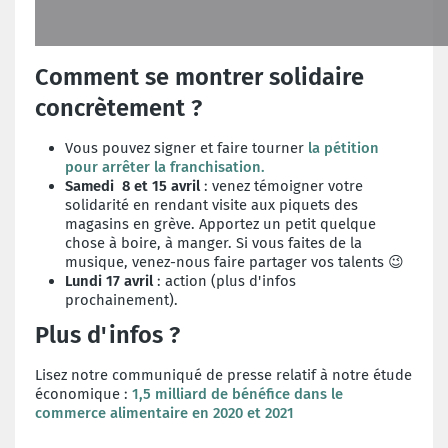
Comment se montrer solidaire
concrètement ?
Vous pouvez signer et faire tourner
la pétition
pour arrêter la franchisation.
Samedi 8 et 15 avril
: venez témoigner votre
solidarité en rendant visite aux piquets des
magasins en grève. Apportez un petit quelque
chose à boire, à manger. Si vous faites de la
musique, venez-nous faire partager vos talents
😉
Lundi 17 avril
: action (plus d'infos
prochainement).
Plus d'infos ?
Lisez notre communiqué de presse relatif à notre étude
économique :
1,5 milliard de bénéfice dans le
commerce alimentaire en 2020 et 2021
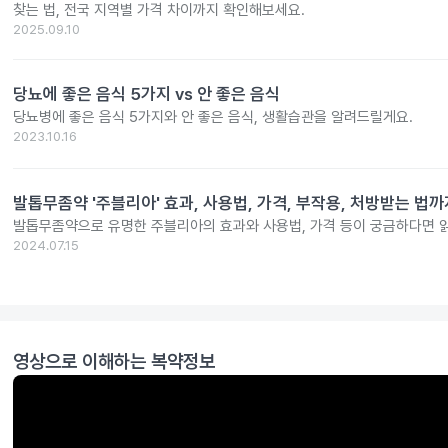
찾는 법, 전국 지역별 가격 차이까지 확인해보세요.
2025.09.10
당뇨에 좋은 음식 5가지 vs 안 좋은 음식
당뇨병에 좋은 음식 5가지와 안 좋은 음식, 생활습관을 알려드릴게요.
2023.10.16
발톱무좀약 '주블리아' 효과, 사용법, 가격, 부작용, 처방받는 법까
발톱무좀약으로 유명한 주블리아의 효과와 사용법, 가격 등이 궁금하다면 
2024.07.15
영상으로 이해하는 복약정보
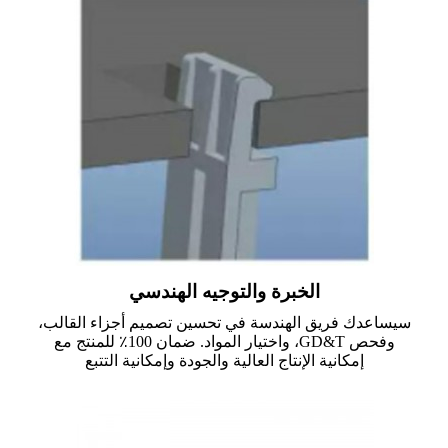
الخبرة والتوجيه الهندسي
سيساعدك فريق الهندسة في تحسين تصميم أجزاء القالب،
وفحص GD&T، واختيار المواد. ضمان 100٪ للمنتج مع
إمكانية الإنتاج العالية والجودة وإمكانية التتبع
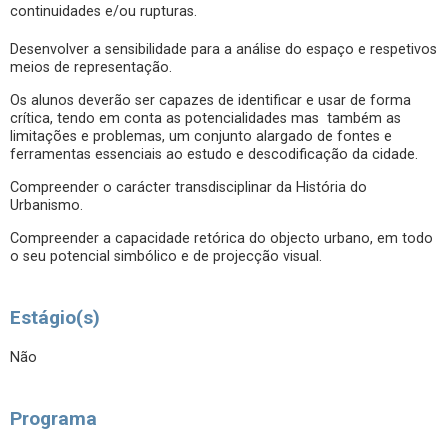
continuidades e/ou rupturas.
Desenvolver a sensibilidade para a análise do espaço e respetivos
meios de representação.
Os alunos deverão ser capazes de identificar e usar de forma
crítica, tendo em conta as potencialidades mas também as
limitações e problemas, um conjunto alargado de fontes e
ferramentas essenciais ao estudo e descodificação da cidade.
Compreender o carácter transdisciplinar da História do
Urbanismo.
Compreender a capacidade retórica do objecto urbano, em todo
o seu potencial simbólico e de projecção visual.
Estágio(s)
Não
Programa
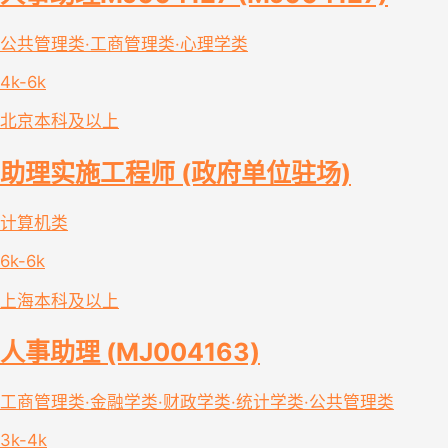
公共管理类·工商管理类·心理学类
4k-6k
北京
本科及以上
助理实施工程师 (政府单位驻场)
计算机类
6k-6k
上海
本科及以上
人事助理 (MJ004163)
工商管理类·金融学类·财政学类·统计学类·公共管理类
3k-4k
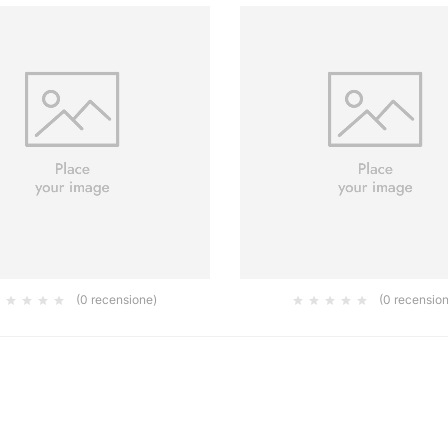
(0 recensione)
(0 recensio
ATORE PURA SETOLA BIONDA
RADIATORE PURA SETOLA B
MANICO LEGNO 50 MM
MANICO LEGNO 20 M
3.20
1.60
€
€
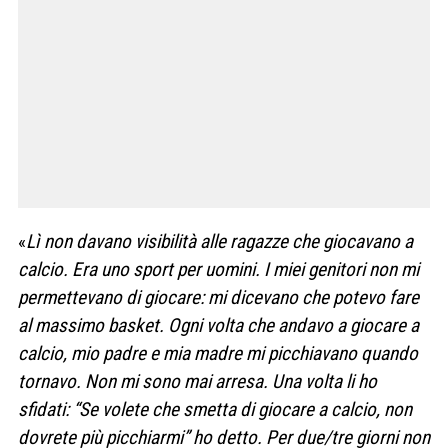
«
Lì non davano visibilità alle ragazze che giocavano a
calcio. Era uno sport per uomini. I miei genitori non mi
permettevano di giocare: mi dicevano che potevo fare
al massimo basket. Ogni volta che andavo a giocare a
calcio, mio padre e mia madre mi picchiavano quando
tornavo. Non mi sono mai arresa. Una volta li ho
sfidati: “Se volete che smetta di giocare a calcio, non
dovrete più picchiarmi” ho detto. Per due/tre giorni non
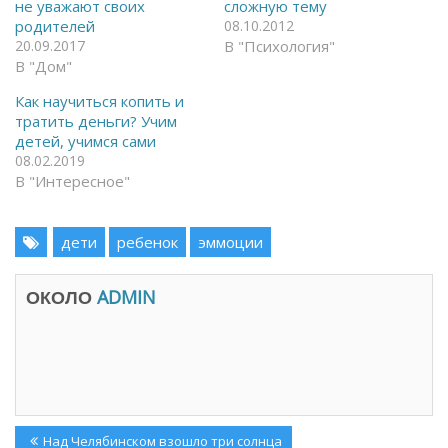
не уважают своих
сложную тему
a
в
c
T
родителей
08.10.2012
e
e
20.09.2017
В "Психология"
b
l
o
e
В "Дом"
o
g
k
r
(
a
Как научиться копить и
О
m
тратить деньги? Учим
т
(
к
О
детей, учимся сами
р
т
08.02.2019
ы
к
в
р
В "Интересное"
а
ы
е
в
т
а
с
е
я
дети
т
ребенок
эммоции
в
с
н
я
о
в
в
н
ОКОЛО
ADMIN
о
о
м
в
о
о
к
м
н
о
е
к
)
н
е
)
Навигация
Previous
Над Челябинском взошло три солнца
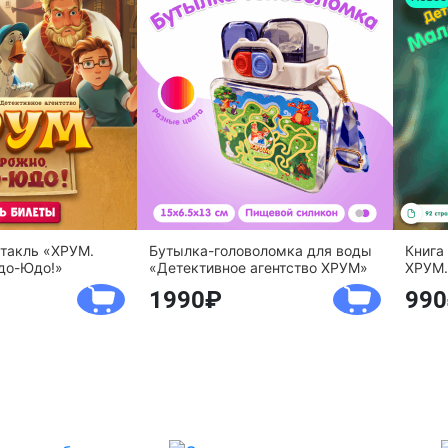
ктакль «ХРУМ.
Бутылка-головоломка для воды
Книга
до-Юдо!»
«Детективное агентство ХРУМ»
ХРУМ.
1990
990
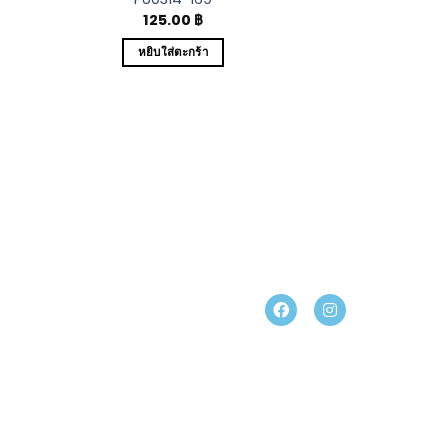
125.00
฿
หยิบใส่ตะกร้า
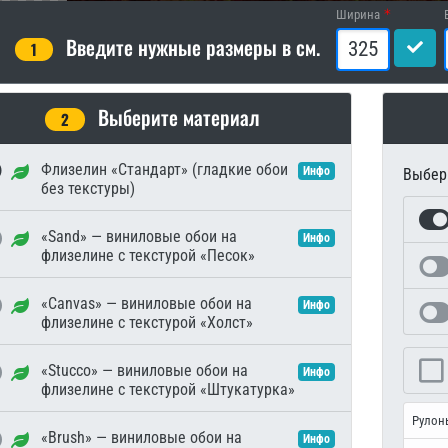
Ширина
Введите нужные размеры в см.
1
Выберите материал
2
Флизелин «Стандарт» (гладкие обои
Инфо
Выбери
без текстуры)
«Sand» — виниловые обои на
Инфо
флизелине с текстурой «Песок»
«Canvas» — виниловые обои на
Инфо
флизелине с текстурой «Холст»
«Stucco» — виниловые обои на
Инфо
флизелине с текстурой «Штукатурка»
Рулон
«Brush» — виниловые обои на
Инфо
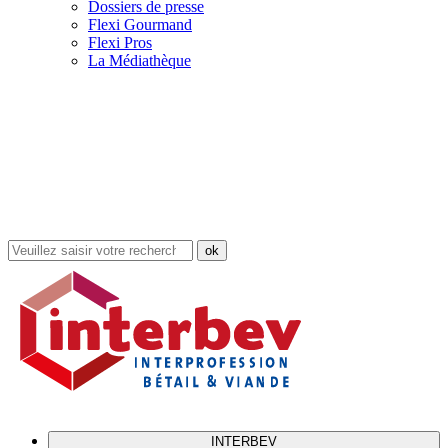
Dossiers de presse
Flexi Gourmand
Flexi Pros
La Médiathèque
Rechercher
dans
le
site
INTERBEV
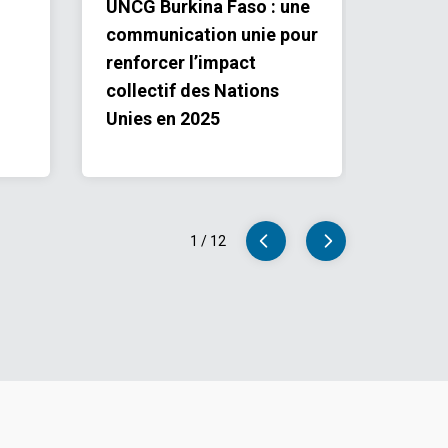
UNCG Burkina Faso : une
80ᵉ a
communication unie pour
Nation
renforcer l’impact
Burki
collectif des Nations
unis p
Unies en 2025
l’ave
1
/
12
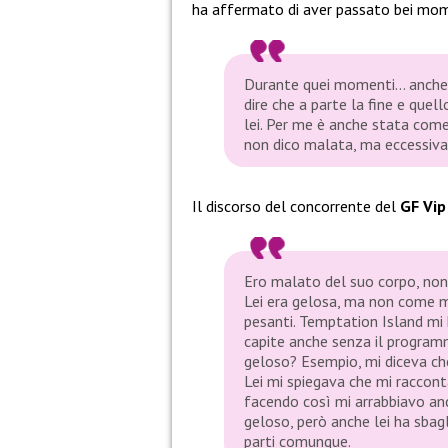
ha affermato di aver passato bei mome
Durante quei momenti… anche s
dire che a parte la fine e quell
lei. Per me è anche stata com
non dico malata, ma eccessiva
Il discorso del concorrente del
GF Vip
Ero malato del suo corpo, non 
Lei era gelosa, ma non come 
pesanti. Temptation Island mi 
capite anche senza il program
geloso? Esempio, mi diceva che
Lei mi spiegava che mi raccont
facendo così mi arrabbiavo an
geloso, però anche lei ha sbagl
parti comunque.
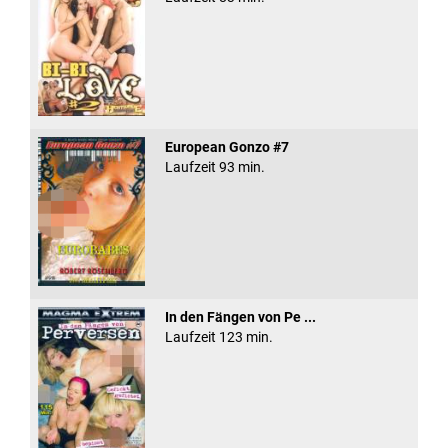
European Gonzo #7
Laufzeit 93 min.
In den Fängen von Pe ...
Laufzeit 123 min.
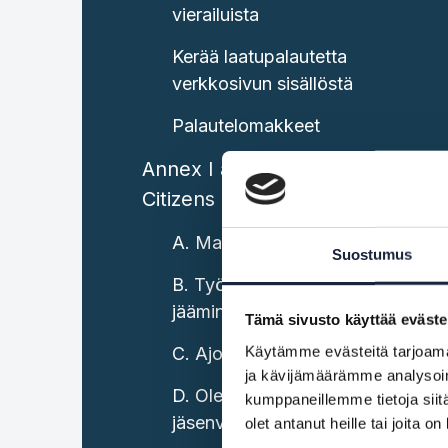
vierailuista
Kerää laatupalautetta
verkkosivun sisällöstä
Palautelomakkeet
Annex I areas of information:
Citizens
A. Matkustaminen unionissa
Suostumus
B. Työskentely ja eläkkeelle
jääminen unionissa
Tämä sivusto käyttää eväste
Käytämme evästeitä tarjoama
C. Ajoneuvot unionissa
ja kävijämäärämme analysoim
D. Oleskelu toisessa
kumppaneillemme tietoja siitä
jäsenvaltiossa
olet antanut heille tai joita o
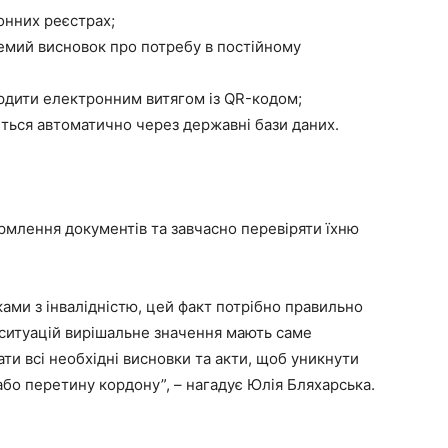
ронних реєстрах;
емий висновок про потребу в постійному
ердити електронним витягом із QR-кодом;
ється автоматично через державні бази даних.
млення документів та завчасно перевіряти їхню
ами з інвалідністю, цей факт потрібно правильно
 ситуацій вирішальне значення мають саме
ти всі необхідні висновки та акти, щоб уникнути
бо перетину кордону”, – нагадує Юлія Бляхарська.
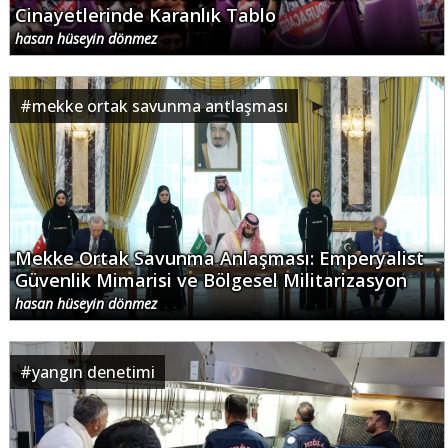
Cinayetlerinde Karanlık Tablo
hasan hüseyin dönmez
#
mekke ortak savunma antlaşması
Mekke Ortak Savunma Anlaşması: Emperyalist
Güvenlik Mimarisi ve Bölgesel Militarizasyon
hasan hüseyin dönmez
#
yangın denetimi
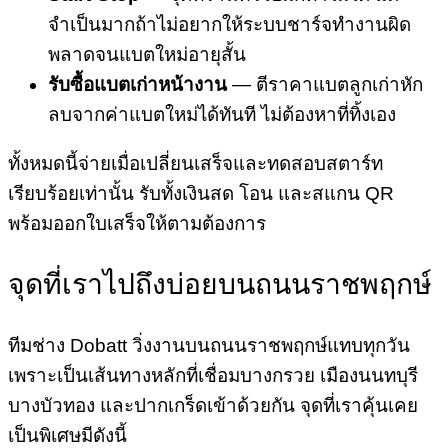
จำเป็นมากถ้าไม่อยากให้ระบบชาร์จทำงานผิด
พลาดจนแบตใหม่อายุสั้น
รับซื้อแบตเก่าหน้างาน
— ตีราคาแบตลูกเก่าหัก
ลบจากค่าแบตใหม่ได้ทันที ไม่ต้องหาที่ทิ้งเอง
ทั้งหมดนี้จ่ายเมื่อเปลี่ยนเสร็จและทดสอบสตาร์ท
เรียบร้อยเท่านั้น รับทั้งเงินสด โอน และสแกน QR
พร้อมออกใบเสร็จให้ตามต้องการ
จุดที่เราไปถึงบ่อยบนถนนราชพฤกษ์
ทีมช่าง Dobatt วิ่งงานบนถนนราชพฤกษ์แทบทุกวัน
เพราะเป็นเส้นทางหลักที่เชื่อมบางกรวย เมืองนนทบุรี
บางบัวทอง และปากเกร็ดเข้าด้วยกัน จุดที่เราคุ้นเคย
เป็นพิเศษมีดังนี้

__Brief__: Write out the text from the start of the rows through the line containing "영상으로 이해하는 복약정보", swapping "pétition" for "lettre ouverte" and changing nothing else. Leave the pictures out.

__Response to this task__:
Comment se montrer solidaire
concrètement ?
Vous pouvez signer et faire tourner
la lettre ouverte
pour arrêter la franchisation.
Samedi 8 et 15 avril
: venez témoigner votre
solidarité en rendant visite aux piquets des
magasins en grève. Apportez un petit quelque
chose à boire, à manger. Si vous faites de la
musique, venez-nous faire partager vos talents
😉
Lundi 17 avril
: action (plus d'infos
prochainement).
Plus d'infos ?
Lisez notre communiqué de presse relatif à notre étude
économique :
1,5 milliard de bénéfice dans le
commerce alimentaire en 2020 et 2021
찾는 법, 전국 지역별 가격 차이까지 확인해보세요.
2025.09.10
당뇨에 좋은 음식 5가지 vs 안 좋은 음식
당뇨병에 좋은 음식 5가지와 안 좋은 음식, 생활습관을 알려드릴게요.
2023.10.16
발톱무좀약 '주블리아' 효과, 사용법, 가격, 부작용, 처방받는 법까
발톱무좀약으로 유명한 주블리아의 효과와 사용법, 가격 등이 궁금하다면 
2024.07.15
영상으로 이해하는 복약정보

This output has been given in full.